I would, of course, not really want to paddle the forests of America in the 15th century. Lacking movies, smartphones, video games, and other electronic pastimes, the young men would amuse themselves with inter-tribal warfare, bringing home any prisoners to be adopted or excruciatingly done to death, depending on the day of the week or the general desire for some group entertainment.

I have often thought the ideal world for me would be pre-Euro America, with some modern conveniences, including doctors, a good supply of books, and a few convenient super markets in case I got tired of venison and succotash. One would need to have a modern forager’s knowledge, plus a plot of garden to grow corn, beans and squashes. Heck, since this is a fantasy, we’ll include carrots, potatoes, and a number of fruits and vegetables. The paddling, at least, would be fabulous.

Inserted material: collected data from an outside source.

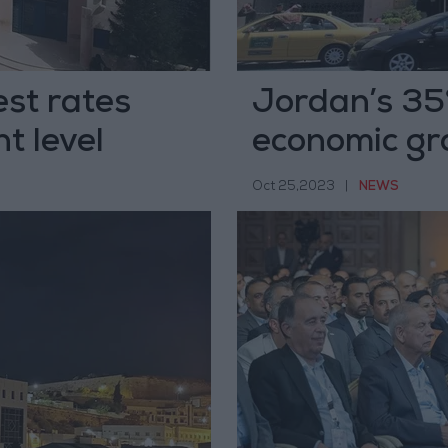
est rates
Jordan’s 35%
t level
economic gr
Oct 25,2023
|
NEWS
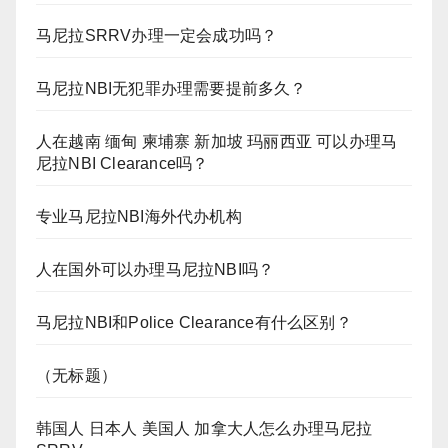
马尼拉SRRV办理一定会成功吗？
马尼拉NBI无犯罪办理需要提前多久？
人在越南 缅甸 柬埔寨 新加坡 玛丽西亚 可以办理马
尼拉NBI Clearance吗？
专业马尼拉NBI海外代办机构
人在国外可以办理马尼拉NBI吗？
马尼拉NBI和Police Clearance有什么区别？
（无标题）
韩国人 日本人 美国人 加拿大人怎么办理马尼拉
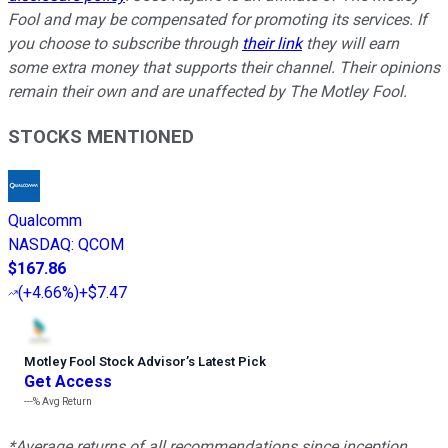
Fool and may be compensated for promoting its services. If
you choose to subscribe through
their link
they will earn
some extra money that supports their channel. Their opinions
remain their own and are unaffected by The Motley Fool.
STOCKS MENTIONED
Qualcomm
NASDAQ
:
QCOM
$167.86
(
+4.66%
)
+$7.47
Motley Fool Stock Advisor
’
s Latest Pick
Get Access
---%
Avg Return
*Average returns of all recommendations since inception.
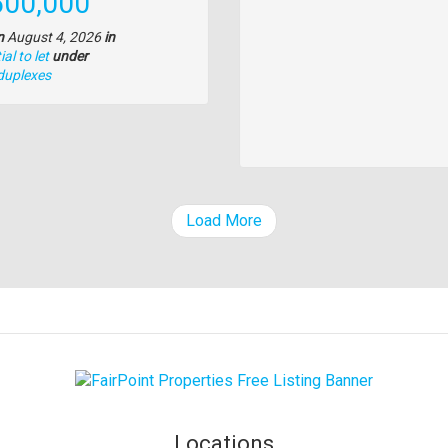
e
500,000
n
August 4, 2026
in
al to let
under
duplexes
Load More
Locations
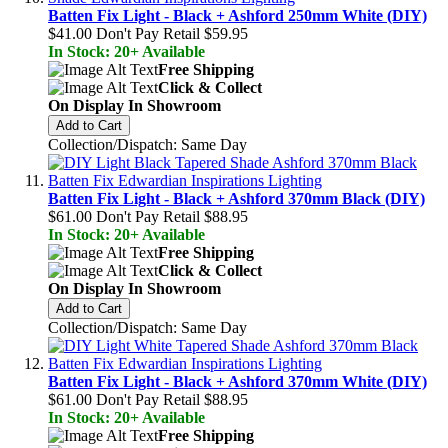
Batten Fix Light - Black + Ashford 250mm White (DIY)
$41.00
Don't Pay Retail
$59.95
In Stock: 20+ Available
Free Shipping
Click & Collect
On Display In Showroom
Add to Cart
Collection/Dispatch: Same Day
Batten Fix Light - Black + Ashford 370mm Black (DIY)
$61.00
Don't Pay Retail
$88.95
In Stock: 20+ Available
Free Shipping
Click & Collect
On Display In Showroom
Add to Cart
Collection/Dispatch: Same Day
Batten Fix Light - Black + Ashford 370mm White (DIY)
$61.00
Don't Pay Retail
$88.95
In Stock: 20+ Available
Free Shipping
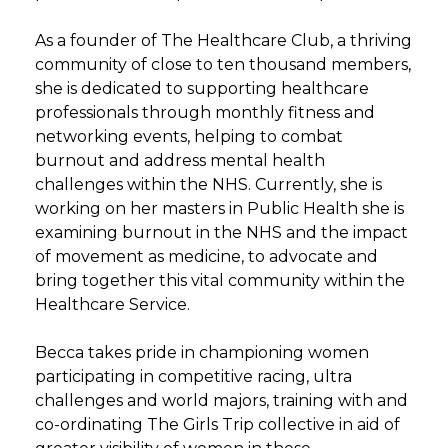
As a founder of The Healthcare Club, a thriving
community of close to ten thousand members,
she is dedicated to supporting healthcare
professionals through monthly fitness and
networking events, helping to combat
burnout and address mental health
challenges within the NHS. Currently, she is
working on her masters in Public Health she is
examining burnout in the NHS and the impact
of movement as medicine, to advocate and
bring together this vital community within the
Healthcare Service.
Becca takes pride in championing women
participating in competitive racing, ultra
challenges and world majors, training with and
co-ordinating The Girls Trip collective in aid of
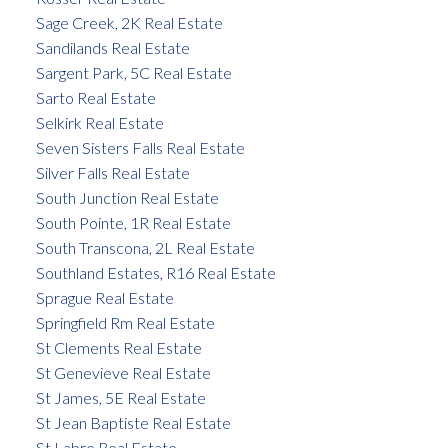
Sage Creek, 2K Real Estate
Sandilands Real Estate
Sargent Park, 5C Real Estate
Sarto Real Estate
Selkirk Real Estate
Seven Sisters Falls Real Estate
Silver Falls Real Estate
South Junction Real Estate
South Pointe, 1R Real Estate
South Transcona, 2L Real Estate
Southland Estates, R16 Real Estate
Sprague Real Estate
Springfield Rm Real Estate
St Clements Real Estate
St Genevieve Real Estate
St James, 5E Real Estate
St Jean Baptiste Real Estate
St Labre Real Estate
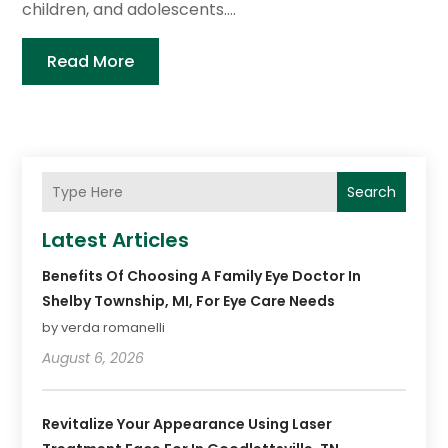
children, and adolescents....
Read More
Search
Latest Articles
Benefits Of Choosing A Family Eye Doctor In
Shelby Township, MI, For Eye Care Needs
by verda romanelli
August 6, 2026
Revitalize Your Appearance Using Laser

Feeding oneself in this perfect world would not be much of a problem, as game abounded to a degree that we can hardly imagine. Lobsters the size of golden retrievers crawled about the inshore, although we would have to forgo lemons. Paddling them up from the tropics might be a logistical problem.

So, where to paddle? This is our dream voyage, after all. We could paddle south, with a long portage across Cape Cod, then along the coasts of Rhode Island and Connecticut, into the Harlem River. Crossing to the Hudson, we move north. We want to see the Great Lakes, so we have to decide on whether to go up the Mohawk or to continue north until we can cross over to Lakes George and Champlain, then down the Richelieu River into the St. Lawrence. On either track, we could hop over a few miles to wander around the Adirondack lakes for a few weeks, Of course, we could have gotten to the St. Lawrence with a long paddle Down East and around the GaspĂ© Peninsula. Lots of beautiful, pristine islands to camp on , and no worries about access. Up the St. Lawrence and spend a couple of years exploring the lakes, then south via the Mississippi to the Gulf of Mexico. From here, we turn east to travel down the Florida coast, gunkholing all the way through the waters described so feelingly by Robb White in How to Build a Tin Canoe. After some time revisiting the mangrove coast of the Everglades and the Keys, we move back north and west to take in the Texas beaches, continuing along the Gulf coast to Mexico and Central America, where we can visit the native civilizations in their fabulous, pre-Conquest glory. Remember, this is a fantasy journey, so we don’t have to worry about having our hearts ripped out to feed the Sky Gods, or having our skin end up as some priest’s pyjamas. The warrior classes in this world are more like Mardi Gras dance krewes: still gorgeously dressed, but not killing you on sight.

Surfeited with jungle and dishes cooked in chocolate, we turn north once more for the long paddle back to our hilltop wigwam in Ipswich and the end of our fantasy paddle.